> What needs to be done: Could you print the stretch of lines below from the one with "tilt_deg: -6.7" through the one with "focal_mm: 16", exactly as they stand and without any pictures?

(Saved entries)

+ + + + + + +

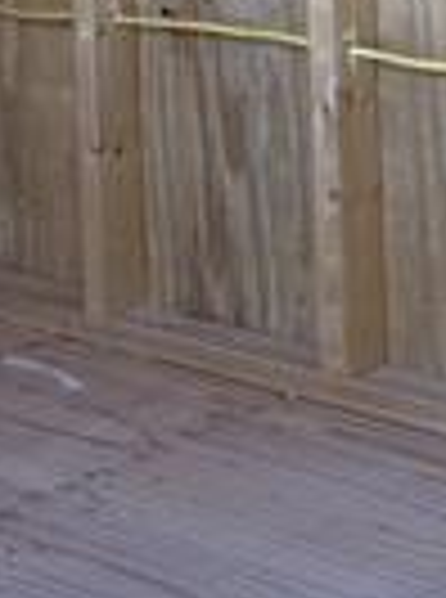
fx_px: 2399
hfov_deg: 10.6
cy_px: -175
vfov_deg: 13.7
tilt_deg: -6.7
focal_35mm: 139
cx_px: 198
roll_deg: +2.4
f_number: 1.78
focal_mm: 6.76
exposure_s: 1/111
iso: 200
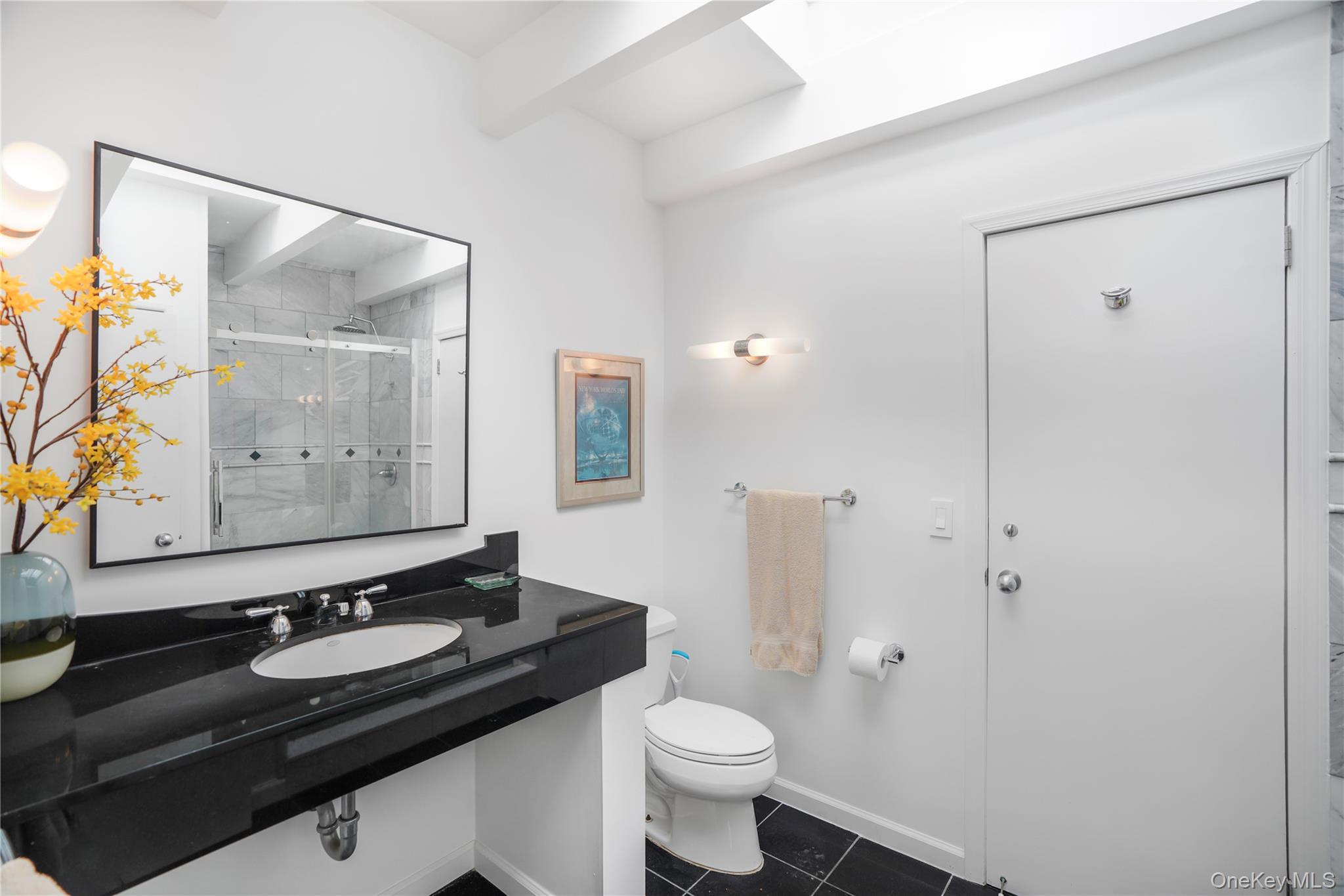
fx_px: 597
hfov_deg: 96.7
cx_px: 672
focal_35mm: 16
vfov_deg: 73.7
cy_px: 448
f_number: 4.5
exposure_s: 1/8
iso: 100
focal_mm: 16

+ + + + + + +

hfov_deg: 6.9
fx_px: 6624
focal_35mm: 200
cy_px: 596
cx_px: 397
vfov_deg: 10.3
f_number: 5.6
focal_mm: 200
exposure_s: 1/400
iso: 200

+ + + + + + +

> Output of the exercise:
tilt_deg: -6.7
focal_35mm: 139
cx_px: 198
roll_deg: +2.4
f_number: 1.78
focal_mm: 6.76
exposure_s: 1/111
iso: 200
fx_px: 597
hfov_deg: 96.7
cx_px: 672
focal_35mm: 16
vfov_deg: 73.7
cy_px: 448
f_number: 4.5
exposure_s: 1/8
iso: 100
focal_mm: 16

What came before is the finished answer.